Figuring out what kind of robot toy a kid would like is not as simple a task as one would think. Sure, there are some kids who would appreciate anything in the genre, but the rest-well let's just say that having specific tastes is pretty common for kids. To help you folks figure out the various robot toys you will find on store shelves, what kinds of audiences they are made for, and also, if you might want one for yourself, here is our absolute list of all the robot toys you would ever want.
Going Branded: HASBRO's Transformers
Some kids just want robot toys because they're the latest buzz among their peers, and no other robot series is as permeating to the growing up period of children all over the world (across generations!) than Transformers. Originally launched as a cartoon-toy combo intended by HASBRO to sell toys, Transformers has been around for almost three decades -spanning a several hand-drawn and CG animated TV series, a 1986 full length animated film, and just recently (starting in 2007) a trilogy of live action Hollywood films that has brought plenty of attention back to the franchise.

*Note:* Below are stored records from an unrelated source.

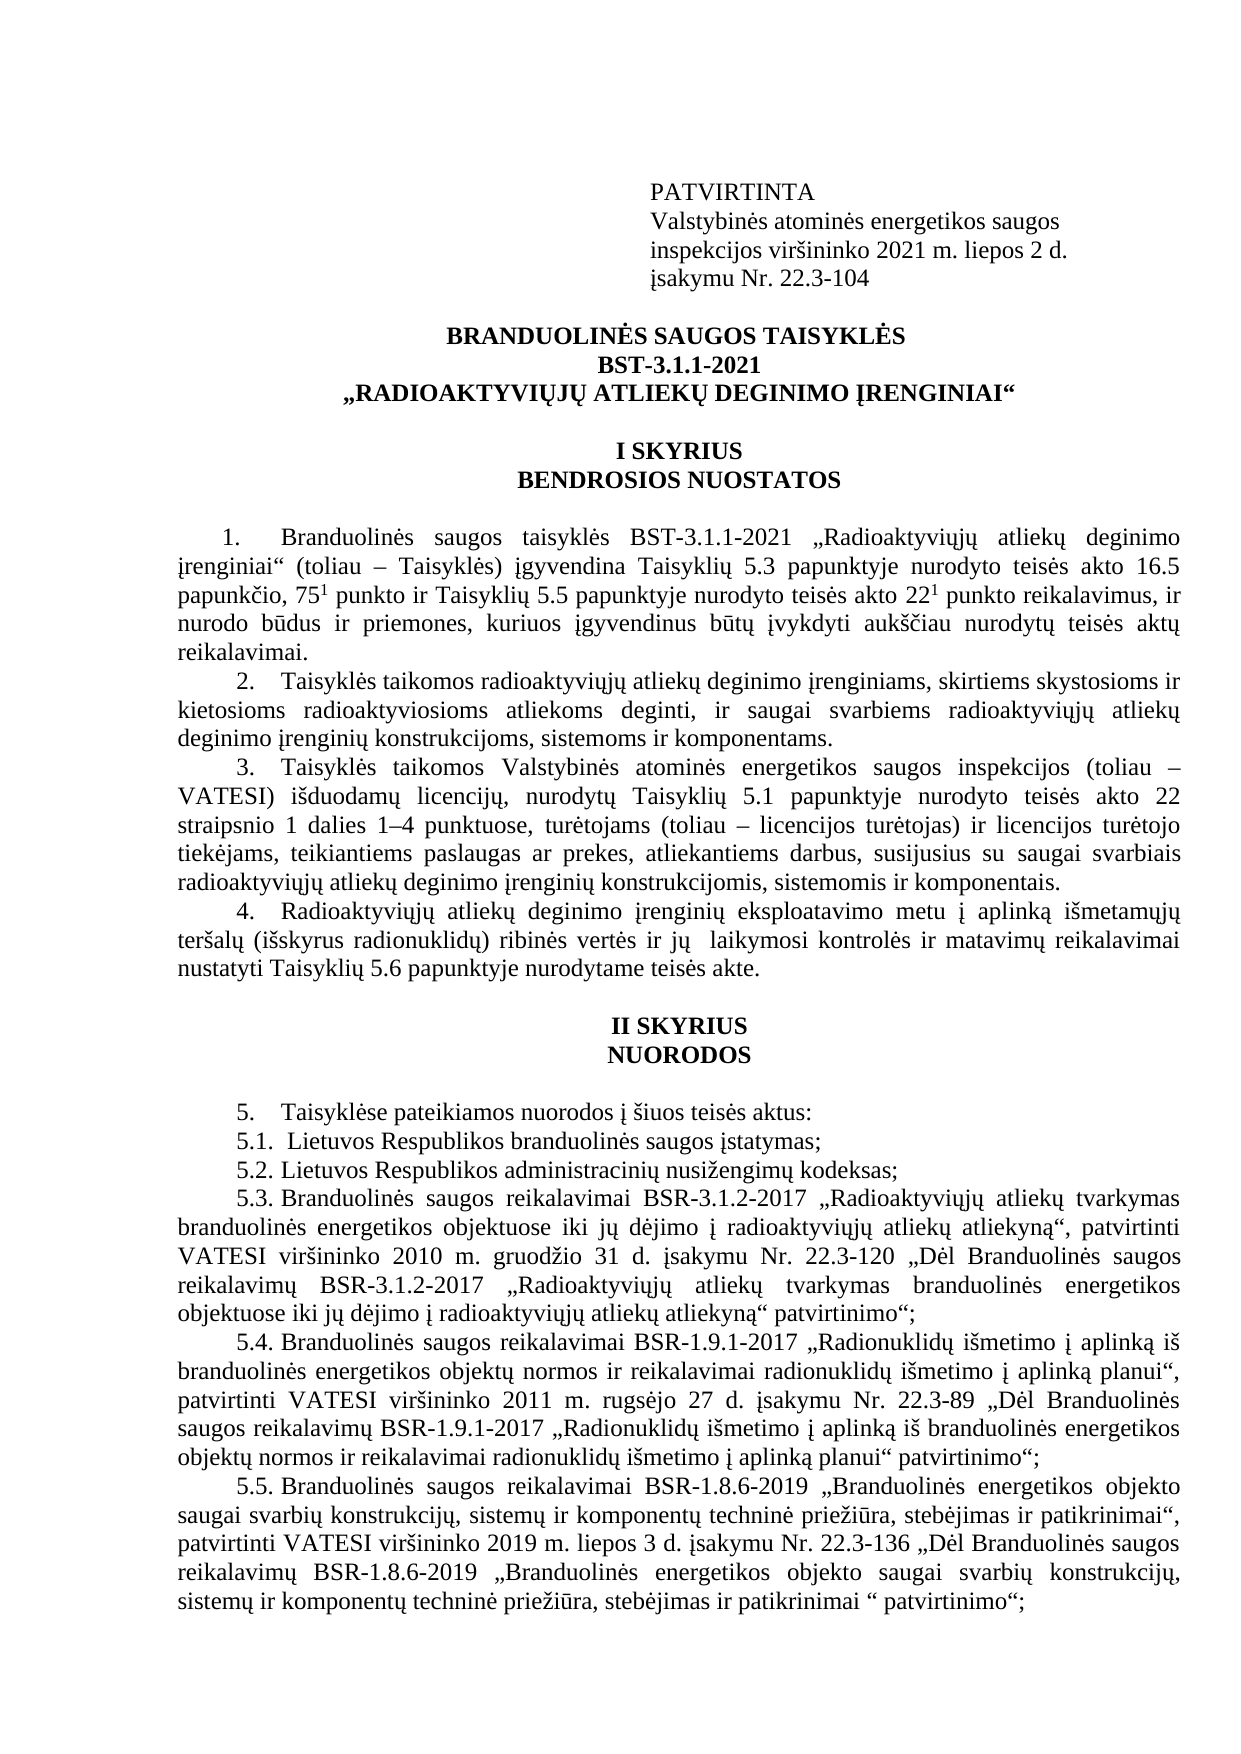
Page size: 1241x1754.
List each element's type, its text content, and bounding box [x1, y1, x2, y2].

text 2. Taisyklės taikomos radioaktyviųjų atliekų deginimo įrenginiams, skirtiems skystosioms ir kietosioms radioaktyviosioms atliekoms deginti, ir saugai svarbiems radioaktyviųjų atliekų deginimo įrenginių konstrukcijoms, sistemoms ir komponentams. [177, 666, 1181, 752]
text 5.4. Branduolinės saugos reikalavimai BSR-1.9.1-2017 „Radionuklidų išmetimo į aplinką iš branduolinės energetikos objektų normos ir reikalavimai radionuklidų išmetimo į aplinką planui“, patvirtinti VATESI viršininko 2011 m. rugsėjo 27 d. įsakymu Nr. 22.3-89 „Dėl Branduolinės saugos reikalavimų BSR-1.9.1-2017 „Radionuklidų išmetimo į aplinką iš branduolinės energetikos objektų normos ir reikalavimai radionuklidų išmetimo į aplinką planui“ patvirtinimo“; [177, 1327, 1181, 1471]
text 5.5. Branduolinės saugos reikalavimai BSR-1.8.6-2019 „Branduolinės energetikos objekto saugai svarbių konstrukcijų, sistemų ir komponentų techninė priežiūra, stebėjimas ir patikrinimai“, patvirtinti VATESI viršininko 2019 m. liepos 3 d. įsakymu Nr. 22.3-136 „Dėl Branduolinės saugos reikalavimų BSR-1.8.6-2019 „Branduolinės energetikos objekto saugai svarbių konstrukcijų, sistemų ir komponentų techninė priežiūra, stebėjimas ir patikrinimai “ patvirtinimo“; [177, 1471, 1181, 1615]
text 5. Taisyklėse pateikiamos nuorodos į šiuos teisės aktus: [177, 1097, 1181, 1126]
text NUORODOS [177, 1040, 1181, 1068]
text PATVIRTINTA [177, 177, 1181, 206]
text įsakymu Nr. 22.3-104 [177, 263, 1181, 292]
text BENDROSIOS NUOSTATOS [177, 465, 1181, 493]
text Valstybinės atominės energetikos saugos [177, 206, 1181, 235]
text 4. Radioaktyviųjų atliekų deginimo įrenginių eksploatavimo metu į aplinką išmetamųjų teršalų (išskyrus radionuklidų) ribinės vertės ir jų laikymosi kontrolės ir matavimų reikalavimai nustatyti Taisyklių 5.6 papunktyje nurodytame teisės akte. [177, 896, 1181, 982]
text Ii SKYRIUS [177, 1011, 1181, 1040]
text bsT-3.1.1-2021 [177, 350, 1181, 378]
text 1. Branduolinės saugos taisyklės BST-3.1.1-2021 „Radioaktyviųjų atliekų deginimo įrenginiai“ (toliau – Taisyklės) įgyvendina Taisyklių 5.3 papunktyje nurodyto teisės akto 16.5 papunkčio, 751 punkto ir Taisyklių 5.5 papunktyje nurodyto teisės akto 221 punkto reikalavimus, ir nurodo būdus ir priemones, kuriuos įgyvendinus būtų įvykdyti aukščiau nurodytų teisės aktų reikalavimai. [177, 522, 1181, 666]
text inspekcijos viršininko 2021 m. liepos 2 d. [177, 235, 1181, 263]
text 3. Taisyklės taikomos Valstybinės atominės energetikos saugos inspekcijos (toliau – VATESI) išduodamų licencijų, nurodytų Taisyklių 5.1 papunktyje nurodyto teisės akto 22 straipsnio 1 dalies 1–4 punktuose, turėtojams (toliau – licencijos turėtojas) ir licencijos turėtojo tiekėjams, teikiantiems paslaugas ar prekes, atliekantiems darbus, susijusius su saugai svarbiais radioaktyviųjų atliekų deginimo įrenginių konstrukcijomis, sistemomis ir komponentais. [177, 752, 1181, 896]
text BRANDUOLINĖS SAUGOS TAISYKLĖS [177, 321, 1181, 350]
text „RADIOAKTYVIŲJŲ ATLIEKŲ DEGINIMO ĮRENGINIAI“ [177, 378, 1181, 407]
text 5.1. Lietuvos Respublikos branduolinės saugos įstatymas; [177, 1126, 1181, 1155]
text I SKYRIUS [177, 436, 1181, 465]
text 5.2. Lietuvos Respublikos administracinių nusižengimų kodeksas; [177, 1155, 1181, 1183]
text 5.3. Branduolinės saugos reikalavimai BSR-3.1.2-2017 „Radioaktyviųjų atliekų tvarkymas branduolinės energetikos objektuose iki jų dėjimo į radioaktyviųjų atliekų atliekyną“, patvirtinti VATESI viršininko 2010 m. gruodžio 31 d. įsakymu Nr. 22.3-120 „Dėl Branduolinės saugos reikalavimų BSR-3.1.2-2017 „Radioaktyviųjų atliekų tvarkymas branduolinės energetikos objektuose iki jų dėjimo į radioaktyviųjų atliekų atliekyną“ patvirtinimo“; [177, 1183, 1181, 1327]
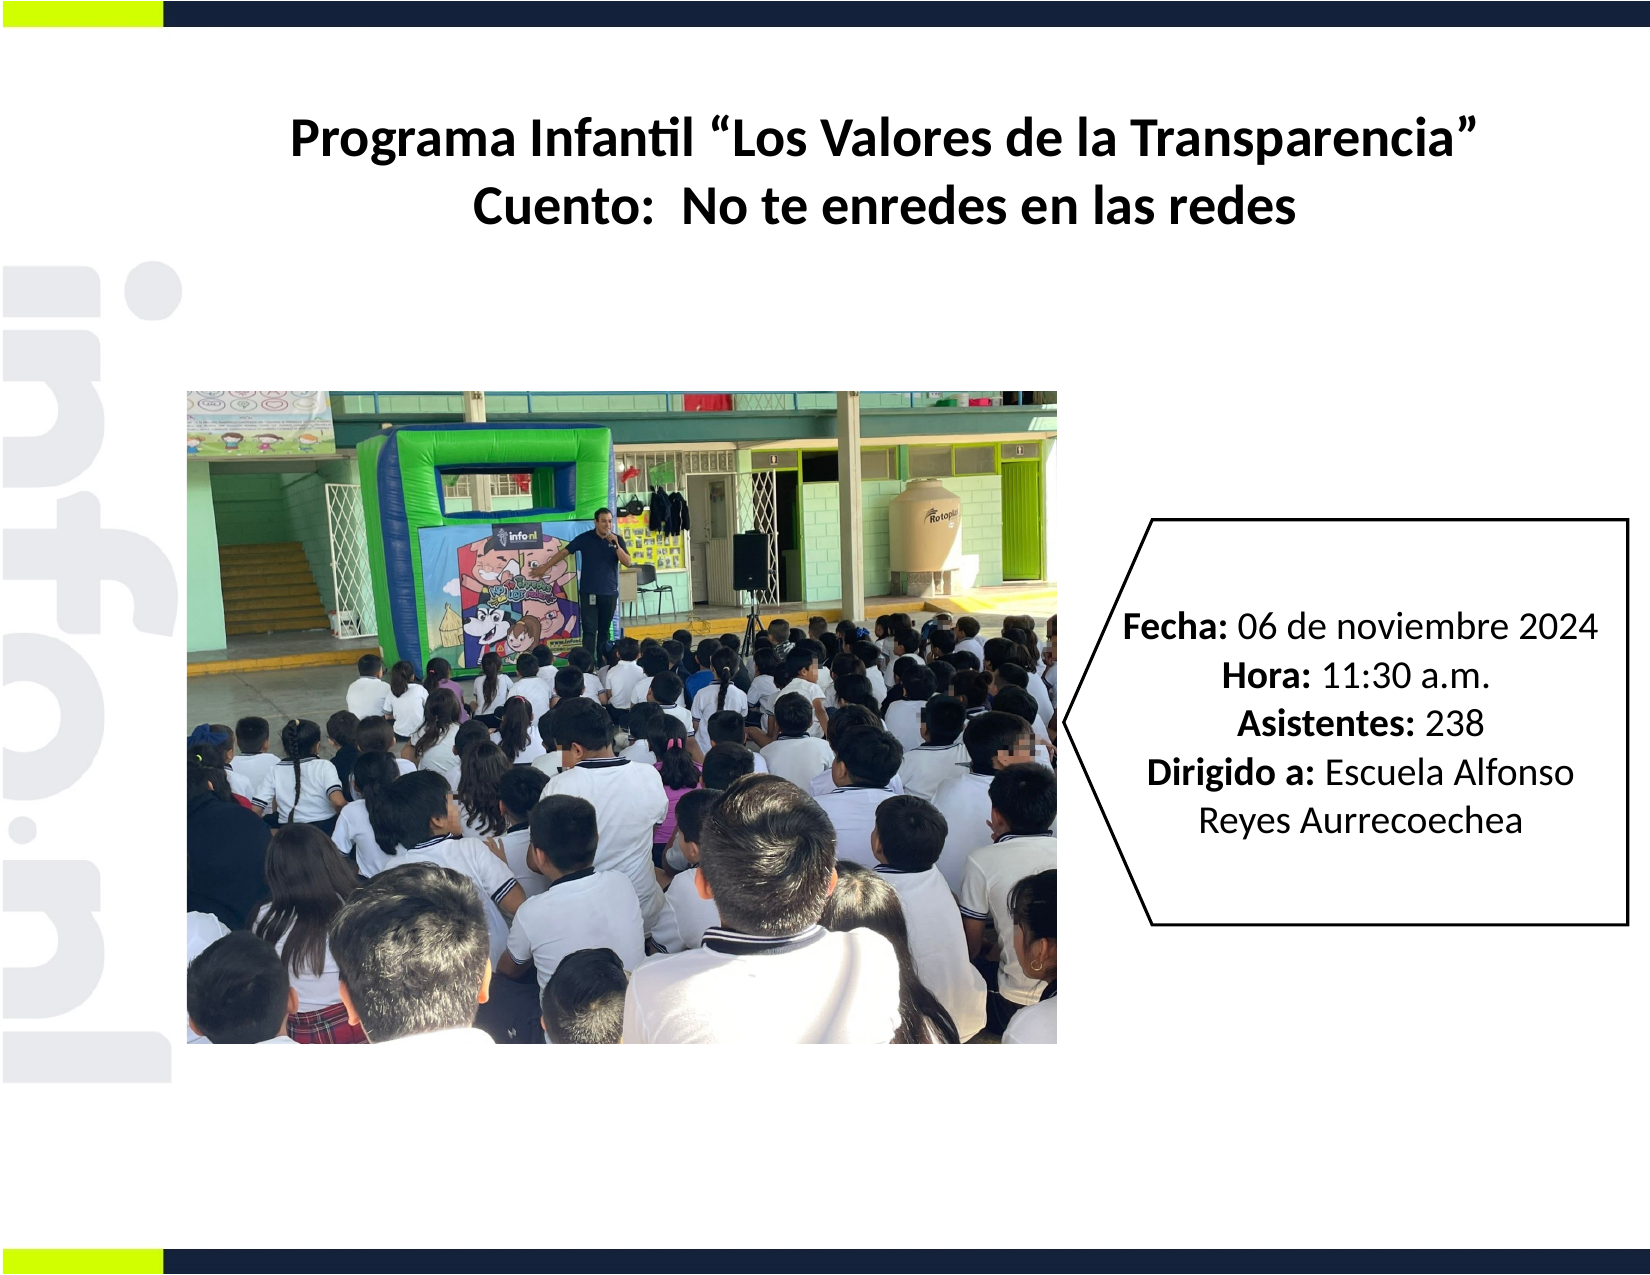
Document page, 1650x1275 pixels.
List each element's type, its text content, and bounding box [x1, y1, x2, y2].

text Cuento: No te enredes en las redes [284, 170, 1487, 239]
text Programa Infantil “Los Valores de la Transparencia” [284, 102, 1487, 170]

Of course, three decades worth of media has certainly spawned a literal smorgasbord of toys to choose from, thankfully, the internet is full of resource sites to help you out. The basic idea is that the newest line of toys will always be cheapest and most readily available and are the ones most likely to appeal to kids.
If you want the latest series, aim for figures from the new animated movie, Beast Hunters: Predacons Rising, and from the current running TV series, Rescue Bots. It may spoil the surprise (or not, depending on how clever you are), but the best thing to do before buying children a Transformers toy is to ask which characters are their favorites, and also, which ones they already have. Also, useful: try to remember the names, if they already have a full line up of Autobots (which are the protagonists), then buying an antagonistic Decepticon/Predacon or two will certainly liven up the playtime experience. For a kid, the surprise of a gift is less important than having two of the same toy, so don't be afraid to ask -and that applies to almost any toy you may want to buy as a gift.
As cool a Transformers are (they're robots that transform into vehicles and giant animals, that's an awesome playtime combo right there), there are also other robot toys you may want to consider getting for the little gearhead.
First off, if you've got a child in mind that is truly into the spirit of robotics, try Wowwee's Robo-Sapien series. This remote controlled bipedal robot comes with a wide range of pre-set movements and can be "taught" to provide reactions or feedbacks to certain user-input actions.
If they already have the Robo-Sapien, or if you feel that it is still too simple for the child, then perhaps you may want to consider that the little genius is worth a good investment of a basic laptop and the LEGO Mindstorms NXT playset. Playset is a misnomer here since the package comes with what are basically the makings of your own programmable robot. The learning curve for this toy will take a bit of effort from both the parent and the child -but the end result is nothing short of wonderous and satisfying. The best part is that this toy could very well be the item that inspires a child to take up a path in science.
While not yet on store shelves, the play-i project is turning out to be something worth looking forward to. Bo and Yana are a pair of programmable robots designed in both form and features with children in mind. It combines various technologies to create a pair of toys that serve two distinct purposes, Bo is an active piece that learns and reacts to the way a child plays with it, while Yana serves as a media output specialist that provides interaction in the way a storyteller would. Since the product is still under development, it will be a while before these become available -but at least you can be part of the community effort to make it happen.
Batteries Not Included
Robots are fun and great, but always be sure to check in with parents or the kids themselves to see what would be appropriate. Toys that have plenty of articulation and easily breakable parts would not do well with those who like to play rough -but they would certainly appreciate robot-themed masks and squirt-guns when play-acting. Those who like to get busy with their hands are more likely to appreciate toys that require a bit of assembly. Last but not least, check if the toys need batteries! It may not seem like a big deal, but adding a small pack of batteries in the gift box will mean a lot to the child -just don't insert it immediately inside the toy (if the toy remains untouched for a while, the battery may eventually leak).